Michael found it a little unnerving to see so many charred bones. The fact that they were in a natural hollow in the ground gave the area the feeling of being a grotesque mass grave.

‘How you doing, Mike?’ Fry asked cheerfully as they neared.

‘I’m good,’ he answered, ‘just got sick of sitting in there and staring at the walls.’

‘I know what you mean,’ the other man said. ‘Guess we’ve all done enough of that recently to last a lifetime.’

‘That’s why we keep volunteering to come out here,’

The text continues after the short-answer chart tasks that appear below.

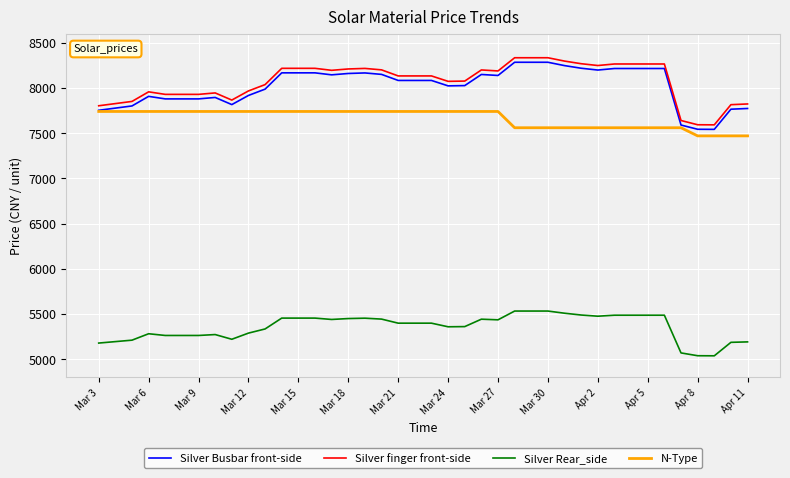

What is the smallest value displayed?

5038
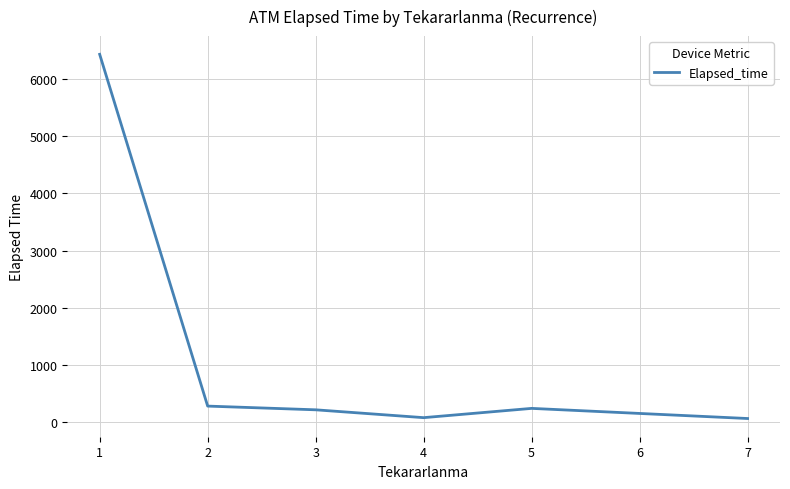

Is this an area chart (filled region under the line)?

No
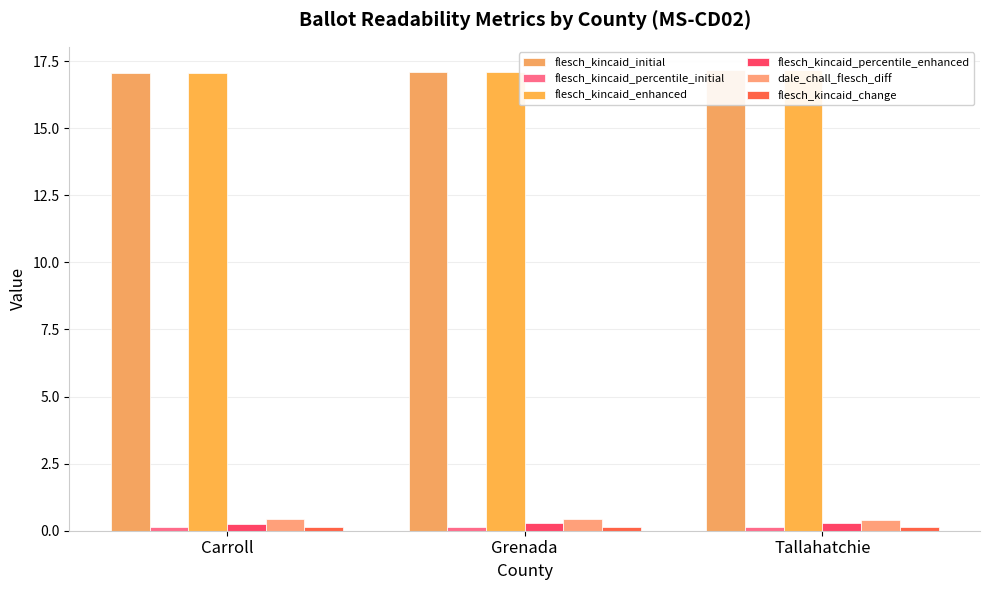

Which category has the lowest value in the flesch_kincaid_enhanced series?

Carroll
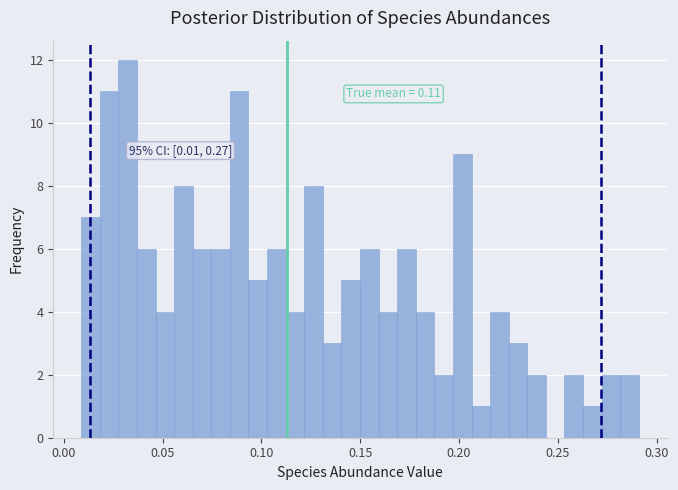

Around what value on the x-axis is the tallest bar? Give the approximate position of its centre, as read against the axis.

0.030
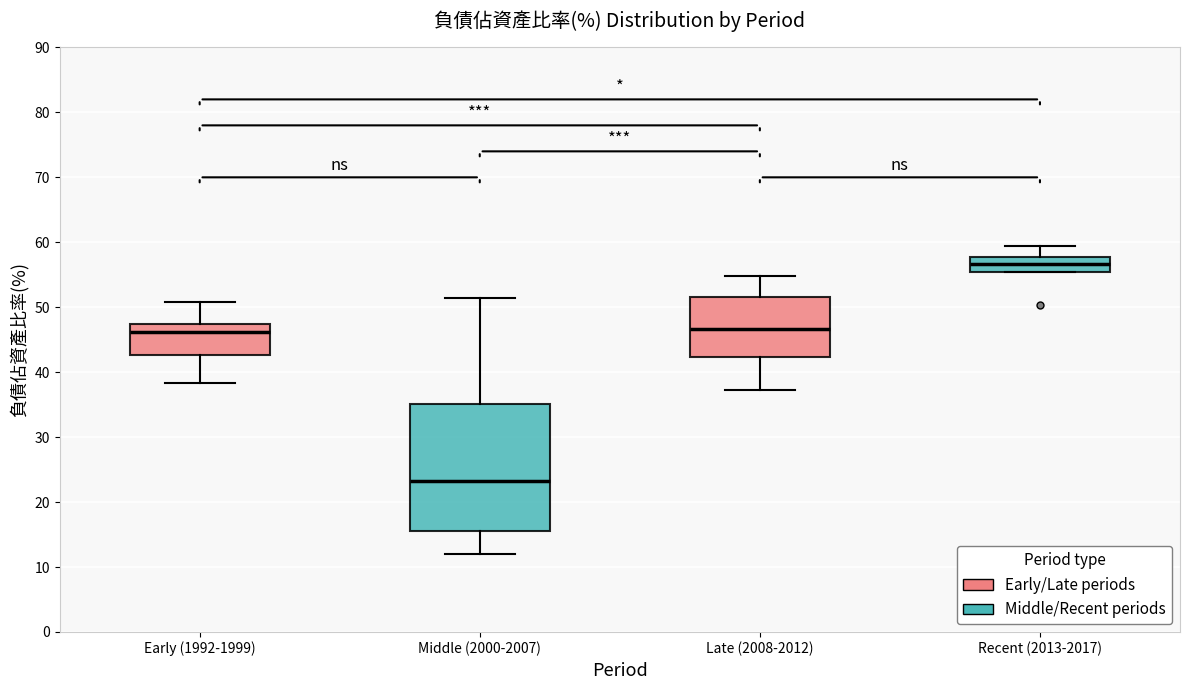

Where does the upper whisker of the box for Late (2008-2012) end on the y-axis? The values are not printed on the chart, so give them approximately, as read against the axis.

55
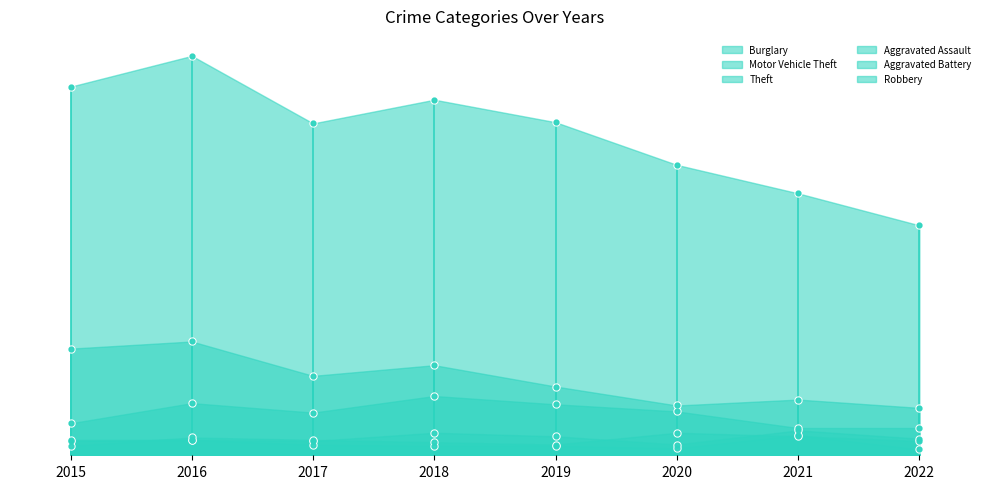

At 2018, list the series in order from largest to smallest.

Theft, Burglary, Motor Vehicle Theft, Aggravated Assault, Robbery, Aggravated Battery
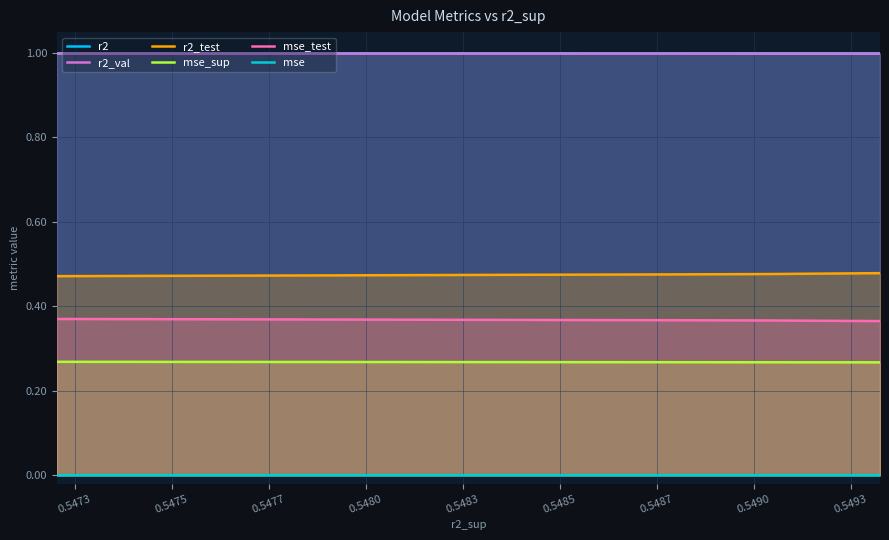

True or false: mse_sup and mse cross at least once.

False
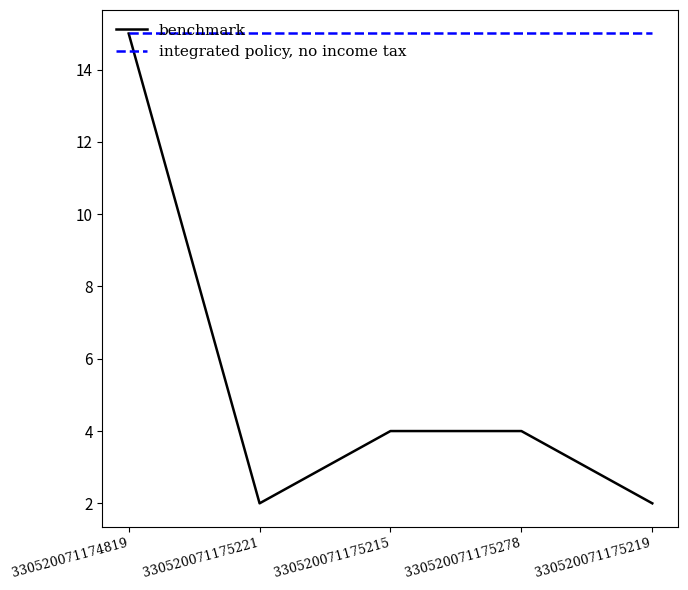

Which series has the largest total across all categories?

integrated policy, no income tax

Stayt added. ‘I don’t know about you, but I can’t stop and relax until I know that we’ve got rid of all the bodies here and the rest of our people are on their way over from the mainland. I just want to get it done now.’

‘How were they all doing when you saw them?’ Fry asked. ‘Jackie still trying to keep them in line?’

‘Seemed to be.’

‘Give them a week or so and I reckon they’ll all be over here,’ Stayt yawned.

‘Why should it take that long?’

He shrugged his shoulders and yawned again.

‘That’s the timescale we’ve been trying to work towards.’

‘So what’s stopping us from moving things on more quickly?’

Stayt and Fry both became quiet.

‘Apart from getting the village cleared,’ Fry eventually admitted, ‘nothing really.’

‘So we should do it tomorrow, shouldn’t we? What reason have we got for delaying it? I feel the same as you two, I don’t want to be sitting here talking about what we’re going to do when we could be doing it.’

‘I’m not sure. I think we should…’

‘Be honest, Bruce,’ Michael interrupted, ‘everyone instinctively makes excuses and tries to put things off because they’re scared. I understand because I’m the same, but the sooner we do this and get it done, the sooner we can try and get on with our lives.’

‘We know that, but clearing the village is going to be a big job and there’s a lot riding on it. We need to make sure we get it right first time.’

‘There you go again, more excuses. We don’t really have to get it all done on day one, we just have to make sure that things don’t go too wrong. Does that make sense?’